Texte:
┄┄┄┄┄┄
Maintenant, il convient de rappeler quelques autres notions fondamentales. Une grande partie des gens du dix-neuvième siècle croyaient au progrès et donnaient à ce mot un sens providentiel qui n'est plus le nôtre. Dans le cas du mot "raison", le culte révolutionnaire est une partie de l'explication, l'allégorie rimbaldienne est contre-évangélique évidemment et la parenté de ce poème avec Génie ne permet pas d'en douter. Par la raison, l'homme se distingue des animaux et de leur vie dominée par les instincts. Il s'agit d'une faculté et appliquée au monde elle donne des résultats universels. Mais la religion s'est déjà défiée des insuffisances de la raison, car la vie n'est pas une science, c'est un art, et la raison, comme simple usage d'une faculté, n'apporte pas de réponse pleine et entière à tout ce qui relève de l'art. Il convient également de distinguer la science et la raison, bien que la science soit parallèlement un objet de méfiance pour les religieux, les philosophes spiritualistes, etc., sachant que les allégories rimbaldiennes ont inévitablement des affinités avec une résistance spiritualiste de la pensée philosophique. Le discours de Rimbaud porte très précisément sur la finalité de la vie, une finalité qui n'est pas à portée de la pensée scientifique, une finalité qui n'admet pas le discours chrétien. Telle est la raison profonde du recours à l'article indéfini. Il n'y a qu'une seule raison finale, mais les discours des hommes mettent en concurrence plusieurs conceptions sur les finalités, et fervent défenseur de ses convictions Rimbaud ne met pas tant l'article indéfini par modestie que par souci de pousser les hommes à mieux partir en quête d'un savoir sur l'unique occasion de "dégager nos sens", ce qui assimile quelque peu la "raison" à une quête de "bonheur".
┄┄┄┄┄┄
Segment de données:
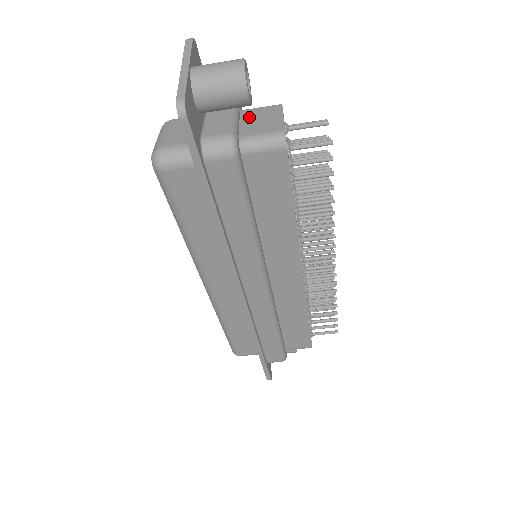
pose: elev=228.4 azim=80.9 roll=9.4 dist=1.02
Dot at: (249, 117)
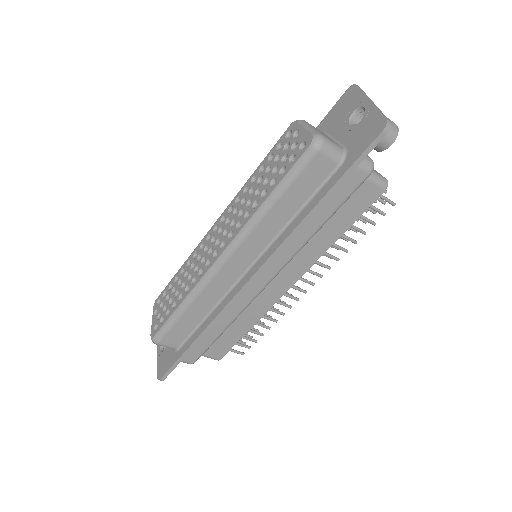
Dot at: occluded
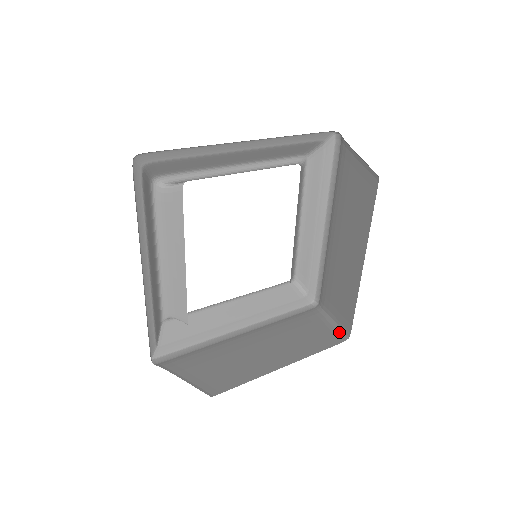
┄┄┄┄┄┄
Exercices écrits:
1. Répondez à ces questions d'après le texte.
(a) Par quoi l'homme se distingue-t-il des animaux ?
(b) Avec quel poème l'allégorie rimbaldienne a-t-elle une parenté ?
(c) La vie est-elle une science ou un art ?
2. Ces affirmations s'accordent-elles avec le texte ? Répondez par oui ou non et citez les mots qui tranchent.
(a) Rimbaud emploie l'article indéfini surtout par modestie.
(b) Il faut distinguer la science et la raison.
(c) La finalité de la vie dont parle Rimbaud est à portée de la pensée scientifique.

Les solutions:
1.
(a) Par la raison.
(b) Avec Génie.
(c) Un art.

2.
(a) Non : « Rimbaud ne met pas tant l'article indéfini par modestie que par souci de pousser les hommes à mieux partir en quête d'un savoir ».
(b) Oui : « Il convient également de distinguer la science et la raison ».
(c) Non : « une finalité qui n'est pas à portée de la pensée scientifique ».